Unfortunately, in spite of my praising it's pages to every living soul I know (that could possibly comprehend it), I'm sorry to see that this great work may be one of those that will only be appreciated a generation from now. A future classic.

Rating: 5 stars
Summary: An open road to creativity
Review: Tharp gives the reader enormous insight into her personal creative process as well as concrete steps for developing creativity. Exercises help the reader "scratch" for ideas and articulate a "spine" for turning ideas into creative projects. Her book is as original as her choreography.

Rating: 4 stars
Summary: Challenging
Review: The basic premise of the book is that the process of creating means freeing one's mind by rituals that work. However, rituals are not imposed rules from an external source, but self imposed to support the creative end. She sjhows, that habits are the rituals that create the framework for creativity.

I found this book to be challenging on a personal level.
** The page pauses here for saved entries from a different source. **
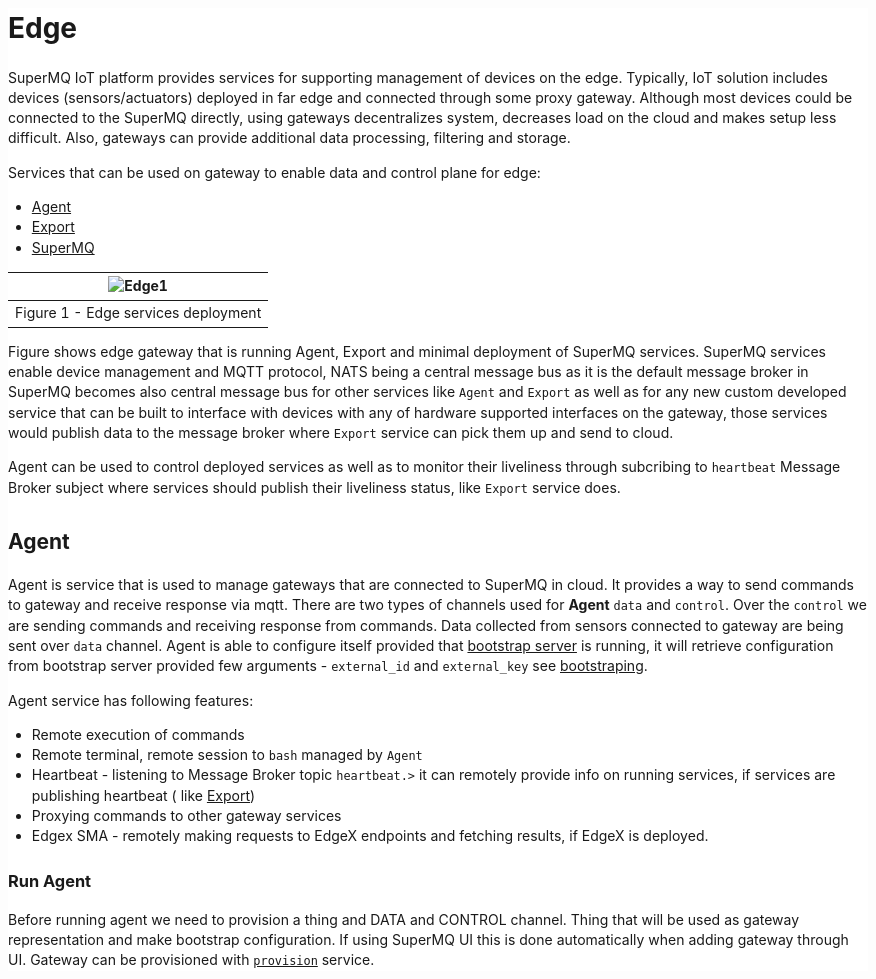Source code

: # Edge

SuperMQ IoT platform provides services for supporting management of devices on the edge. Typically, IoT solution includes devices (sensors/actuators) deployed in far edge and connected through some proxy gateway. Although most devices could be connected to the SuperMQ directly, using gateways decentralizes system, decreases load on the cloud and makes setup less difficult. Also, gateways can provide additional data processing, filtering and storage.

Services that can be used on gateway to enable data and control plane for edge:

- [Agent][agent]
- [Export][export]
- [SuperMQ][supermq]

|       ![Edge1][edge-diagram]        |
| :---------------------------------: |
| Figure 1 - Edge services deployment |

Figure shows edge gateway that is running Agent, Export and minimal deployment of SuperMQ services. SuperMQ services enable device management and MQTT protocol, NATS being a central message bus as it is the default message broker in SuperMQ becomes also central message bus for other services like `Agent` and `Export` as well as for any new custom developed service that can be built to interface with devices with any of hardware supported interfaces on the gateway, those services would publish data to the message broker where `Export` service can pick them up and send to cloud.

Agent can be used to control deployed services as well as to monitor their liveliness through subcribing to `heartbeat` Message Broker subject where services should publish their liveliness status, like `Export` service does.

## Agent

Agent is service that is used to manage gateways that are connected to SuperMQ in cloud. It provides a way to send commands to gateway and receive response via mqtt. There are two types of channels used for **Agent** `data` and `control`. Over the `control` we are sending commands and receiving response from commands. Data collected from sensors connected to gateway are being sent over `data` channel. Agent is able to configure itself provided that [bootstrap server][bootstrap] is running, it will retrieve configuration from bootstrap server provided few arguments - `external_id` and `external_key` see [bootstraping][bootstraping].

Agent service has following features:

- Remote execution of commands
- Remote terminal, remote session to `bash` managed by `Agent`
- Heartbeat - listening to Message Broker topic `heartbeat.>` it can remotely provide info on running services, if services are publishing heartbeat ( like [Export](/edge/#export))
- Proxying commands to other gateway services
- Edgex SMA - remotely making requests to EdgeX endpoints and fetching results, if EdgeX is deployed.

### Run Agent

Before running agent we need to provision a thing and DATA and CONTROL channel. Thing that will be used as gateway representation and make bootstrap configuration. If using SuperMQ UI this is done automatically when adding gateway through UI. Gateway can be provisioned with [`provision`][provision] service.


[agent]: /edge/#agent
[export]: /edge/#export
[supermq]: /architecture/
[edge-diagram]: img/edge/edge.png
[bootstrap]: /bootstrap/
[bootstraping]: /bootstrap/#bootstrapping
[provision]: /provision/
[edgex-repo]: https://github.com/edgexfoundry/edgex-go
[edgex-raml]: https://github.com/edgexfoundry/edgex-go/blob/master/api/raml/system-agent.raml
[conftoml]: https://github.com/absmach/export/blob/master/configs/config.toml
[docker-compose]: https://github.com/absmach/supermq/blob/main/docker/docker-compose.yml
[env]: https://github.com/absmach/export#environmet-variables
[mutual-tls]: /authentication/#mutual-tls-authentication-with-x509-certificates
[certs-service]: /certs/#certs-service
[protomsg]: https://github.com/absmach/supermq/blob/master/pkg/messaging/message.proto
[back-to-edge]: /edge/#edge
[nats]: https://nats.io/
[dev-guide]: /dev-guide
It has forced me to look at my rituals and ascertain if they are appropriate to achievement and supportive of my creative endeavors.

Rating: 5 stars
Summary: the tao of tharp
Review: The Creative Habit is about two things: the first is that artists live disciplined creative lives and the second is that all successful people lead disciplined creative lives. Teaching through example (the making of Movin' Out) and case studies (Beethoven's morning walks), Tharp identifies a process of creativity (actually creative work): ritual, research, the power of memory, the place of failure and accident, etc. Some will resonate more than others, but throughout Tharp is thoughtful and entertaining. She's a breezy stylist with just enough self-deprecating asides to keep herself honest. The sections on dance are the most rewarding, written with both passion and an almost unlimited trove of stories (Merce Cunningham's loft, Martha Graham's arthritis, Jerome Robbins' advice).

But The Creative Habit is a lot more than entertaining stories and helpful tips. Whether she knows it or not (I'm guessing she does), Tharp is creating a philophy of life here that revolves around the importance of intelligence, work, and moving forward. If putting those words in the same sentence seems nostalgic, don't bet on it. Tharp believes in the future and her book is not simply for artists, but for anyone who believes that the greatest satisfaction in life comes from defining personal truths through reflection, action, and positive change. Like any way of life, Tharp's has its assumptions: that hard work is the foundation of all virtue and that true good is found in the new. The first is conventional wisdom, the second is the confession of a die-hard modernist, someone who knows (in her bones) that innovation is always progress and progress is always good. That's not an easy position to sustain in 2003, but if we're going to make 2004 even remotely better, it's the only one.

Rating: 5 stars
Summary: Excellent Guide to Mastering the Creative Life
Review: This is an excellent guide to mastering the creative life for any creative professional (or as Tharp suggests, it's for any personal creativity as well). Full of great anecdotes, excellent quotes, usable activities and exercises, and most importantly, full of advice and questions that make the reader reassess their goals and their career. The book is thin and some pages occasionally have larger text for emphasis, but don't let that deceive you. It's a vast storehouse of knowledge: ranging from Mozart, to Dostoevsky, to childhood photographs, to how to keep your creative activities organized and so on and so forth. Tharp reminds me of Hemingway in her ability to get to the point, she doesn't stray, and yet her brief topics are fulfilling as starting points for your own exploration into what works for each individual artist. Books like this keep me going strong when I'm flagging.